The National Science Foundation program on Exploiting Parallelism and Scalability (XPS) has funded our project focused on using clouds of FPGAs for deep learning algorithms. This work is in collaboration with Mike Ferdman (Stony Brook CS) and Alex Berg (UNC Chapel Hill CS).
I am organizing the 2015 MEMOCODE Design Contest, which begins today and lasts through the month of June.
This year’s contest problem is will be the Continuous Skyline Computation. You can read the contest description here, and read more about MEMOCODE 2015 here.
A new paper in collaboration with Michael Papamichael and James C. Hoe of Carnegie Mellon is accepted for publication at the 2015 Design Automation Conference.
Michael Papamichael, Peter Milder, and James C. Hoe. “Nautilus: Fast Automated IP Design Space Search Using Guided Genetic Algorithms.”
Abstract: Today’s crop of parameterized hardware IP generators permit very high degrees of performance and implementation customization.
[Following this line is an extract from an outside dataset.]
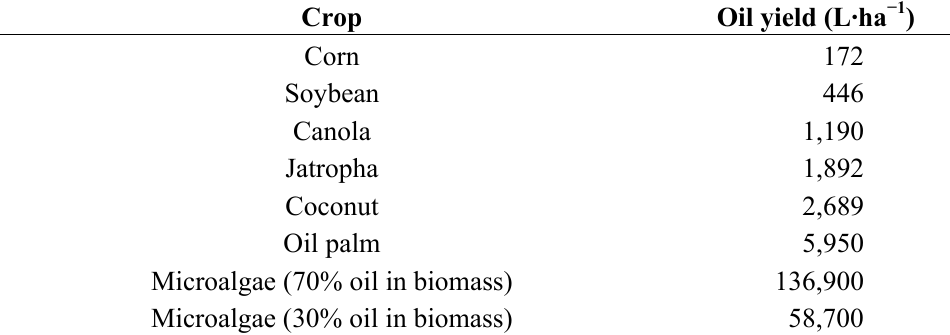
Table 1. Comparison of some sources of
Nevertheless, it is ultimately still left to the IP users to set IP parameters to achieve the desired tuning effects. For the average IP user, the knowledge and effort required to navigate a complex IP’s design space can significantly offset the productivity gain from using the IP. This paper presents an approach that builds into an IP generator an extended genetic algorithm (GA) to perform automatic IP parameter tuning. In particular, we propose extensions that allow IP authors to embed pertinent designer knowledge to improve GA performance. In the context of several IP generators, our evaluations show that (1) GA is an effective solution to this problem and (2) our modified IP-author guided GA can reach the same quality of results up to eight times faster compared to the basic GA.
The National Science Foundation has provided new funding for my work on Deep Learning for Computer Vision with FGPAs (in collaboration with Michael Ferdman, Stony Brook CS, and Alex Berg, UNC Chapel Hill CS).
See also press coverage at Gigaom.
My recent paper describing the Spiral Hardware Generation system has been awarded the 2014 ACM TODAES Best Paper Award.
This paper (co-written with Franz Franchetti, James C. Hoe, and Markus Püschel) presents an overview of my work on the Spiral hardware generation framework, a high-level synthesis and optimization engine that produces highly-customized hardware implementations of linear DSP transforms such as the FFT. This award was presented during the awards session at DAC 2014.
You can read the paper here.
I am please to announce the 2014 MEMOCODE Design Contest, which begins today and lasts through the month of June.
This year’s contest will be k-Nearest Neighbors with Mahalanobis distance metric. You can read the contest description here, and read more about MEMOCODE 14 here.
In the Fall 2014 semester I will be teaching two courses:
- ESE-305 (Deterministic Signals and Systems) on Tuesdays and Thursdays from 10:00–11:20am.
- ESE-507 (Advanced Digital System Design and Generation) on Mondays and Wednesdays from 4:00–5:20pm.
Jonah Caplan will soon present our work on execution signature compression at DATE 2014.
The talk will be in session “4.7 Dependable System Design” on Tuesday 3/25 at 6:00pm.
Robert Killey will be presenting our work on symbol synchronization for optical OFDM systems this week at the Optical Fiber Communication Conference.
The talk will be on Thursday 3/13 at 2:00pm in room 133, in the “Direct Detection” session.
A new co-authored paper has been published in the Optics Express journal. The paper is on symbol synchronization for optical OFDM systems, and it is an extension of the work that will be presented in March at OFC.
You can read the paper at this link.
R. Bouziane, P. A. Milder, S. Erkılınç, L. Galdino, S. Kilmurray, B. C. Thomsen, P. Bayvel, and R. I. Killey. “Experimental demonstration of 30 Gb/s direct-detection optical OFDM transmission with blind symbol synchronisation using virtual subcarriers.” Optics Express, Vol. 22, Issue 4, pp. 4342–4348, 2014.
Abstract: The paper investigates the performance of a blind symbol synchronisation technique for optical OFDM systems based on virtual subcarriers. The test-bed includes a real-time 16-QAM OFDM transmitter operating at a net data rate of 30.65 Gb/s using a single OFDM band with a single FPGA-DAC subsystem and demonstrates transmission over 23.3 km SSMF with direct detection at a BER of 10−3. By comparing the performance of the proposed synchronisation scheme with that of the Schmidl and Cox algorithm, it was found that the two approaches achieve similar performance for large numbers of averaging symbols, but the performance of the proposed scheme degrades as the number of averaging symbols is reduced. The proposed technique has lower complexity and bandwidth overhead as it does not rely on training sequences. Consequently, it is suitable for implementation in high speed optical OFDM transceivers.